Mrs. Maathai, 64, warned that the world remained under attack from disease, deforestation and war.

"We are called to assist the Earth to heal her wounds, and in the process heal our own, indeed, to embrace the whole creation in all its diversity, beauty and wonder," she told the crowd of dignitaries, including the Norwegian royal family as well as talk show host Oprah Winfrey and Kerry Kennedy, a daughter of the late Sen. Robert F. Kennedy.

Mrs. Maathai's selection for the peace prize raised eyebrows because of earlier assertions that scientists had created the AIDS virus as a biological weapon.

"In fact [the HIV virus that causes AIDS] is created by a scientist for biological warfare," she said told reporters at a press conference in Nairobi a day after the Nobel prize was announced in October.

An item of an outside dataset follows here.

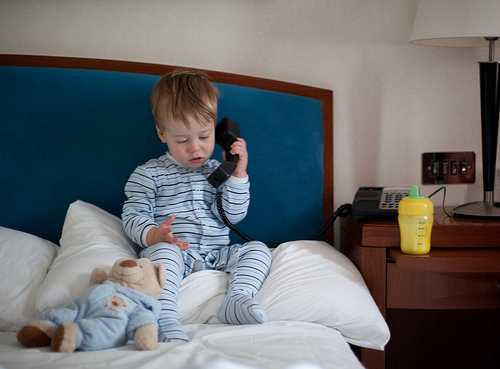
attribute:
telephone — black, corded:
[208, 115, 422, 252]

"Why has there been so much secrecy about AIDS? When you ask where did the virus come from, it raises a lot of flags. That makes me suspicious," she said at the time.

Yesterday, Mrs. Maathai said that her comments were misquoted and taken out of context.

"I have not said what I'm quoted as saying," she insisted in remarks released by the Nobel committee. "I neither say nor believe that the virus was developed by white people or white powers in order to destroy the African people. Such views are wicked and destructive."

In neighboring Sweden, the other Nobel prizes -- for medicine, physics, chemistry, literature and economics -- were awarded.

Absent from Stockholm was the literature prize winner, Elfriede Jelinek of Austria, who cited a social phobia. Although she sent a video lecture, she did not send any prepared remarks for the banquet.

Americans Richard Axel and Linda B. Buck won the medicine prize for their work on the sense of smell. Americans David J. Gross, H. David Politzer and Frank Wilczek won the physics prize for their explanation of the force that binds particles inside the atomic nucleus.

The chemistry prize was awarded to Israelis Aaron Ciechanover and Avram Hershko and American Irwin Rose for their work in discovering a process that lets cells destroy unwanted proteins.

Norwegian Finn E. Kydland and American Edward C. Prescott received the Nobel Memorial Prize in Economic Sciences for shedding light on how government policies and actions affect economies worldwide.

The economics prize, introduced in 1968, is funded by Sweden's central bank. The other awards are funded by the Nobel Foundation.